沈瑛自然也察覺到他在女兒身上盤桓的目光,那目光雖然很短,他卻微妙的覺得這小倆口並非初識,而雍王也並非因為救了人、為了擔貴任這麼簡單的理由要娶三娘。
「相爺,這是欽天監監正挑的良辰吉時,請你過目。」
「王爺折煞老臣……四月三日,這吉日會不會太急了?」現下都三月初了,一個月內是要怎麼準備嫁娶?就算平頭百姓嫁女也沒有這麼草率行事的。
好吧,就算官家賜婚,省略了六禮繁瑣的過程,但是相府嫁女沒有走個過程,女兒這麼草率嫁出去,人家會怎麼說他、說他女兒?
這簡直是兒戲,他不會答應的!
正廳中兩個男人繼續商討著婚禮的細節,從大廳出來的沈綰則哭哭啼啼去了鳳氏的院子。
鳳氏斜臥在迎枕上由林大家的侍候著喝補氣湯,大廳的事她听說了,只撇了撇嘴,那又如何,就算對方是王爺,不也和她的四娘一樣,都是為怕女方閨譽有損才結的親,有什麼值得炫耀的?
只不過下人說聘禮多到擺到賤貨的院子去,這賤蹄子和她娘一個樣,長了張魅惑人心的臉蛋,不然那雍王爺哪可能一見面就暈了頭?不過把人從水里撈起來就肯許正妃之位?
那丫頭在巴陵長大,完全不可能和京里的宗室勛貴有什麼認識的機會,何況雍瀾這個王爺,他就是個冷冷清清、眼楮長在頂上的主,鳳氏思來想去,實在想不出來他們到底是怎麼看對眼的。
她在腦中把事情過了一遍又一遍,頭都快被她想破了,也想不出個所以然來,這時卻听見春花嬤嬤的喳呼聲——
「奴婢的好娘子,這是怎麼了?」
沈綰一甩門簾,沖進了正院的內室,她一看見鳳氏就撲進她懷抱,哭得那一個淒慘。
鳳氏心里嘀咕,她還活得好好的,這孩子怎麼哭得好像死了娘一樣?
等她听完小女兒發泄似的哭訴,臉色變了幾變,她用帕子拭干了沈綰臉上的淚痕,命人打水來給她淨臉,見她已經冷靜許多,這才撫著她烏黑如雲的秀發,正了正她頭上的簪子,把她抱在懷里。

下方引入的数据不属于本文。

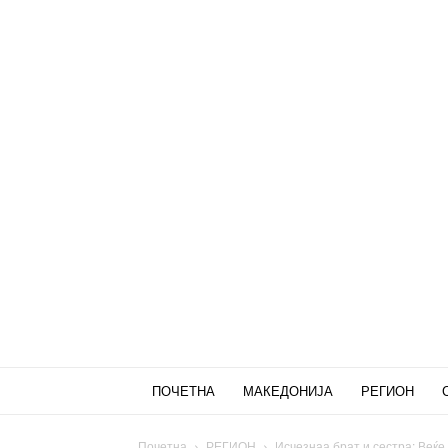
ПОЧЕТНА
МАКЕДОНИЈА
РЕГИОН
Почетна
РЕГИОН
Исчезнаа брат и сестра: Веќе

「你放心吧,為娘知道你的委屈,可你不用擔心,我們是跟皇貴妃、太子爺綁在一塊的,你親姊姊以後絕對會比她沈瑯嬛更有出息,屆時你只是世子夫人又如何,讓你姊姊給你撐腰,她沈瑯嬛還是要服軟的。」
鳳氏的臉色不好看,沈綰的眼眶也還含著一泡淚,她本來是沈府金尊玉貴的四娘子,現在居然淪落到看著人高嫁還撿人家不要的親事!
她不甘心、不甘心!
「娘,說好了,以後一定要教訓她,讓她狠狠的吃癟,讓她知道這個家是娘說了算,她得尊敬您,也得敬著我們這些姊妹,少目中無人了。」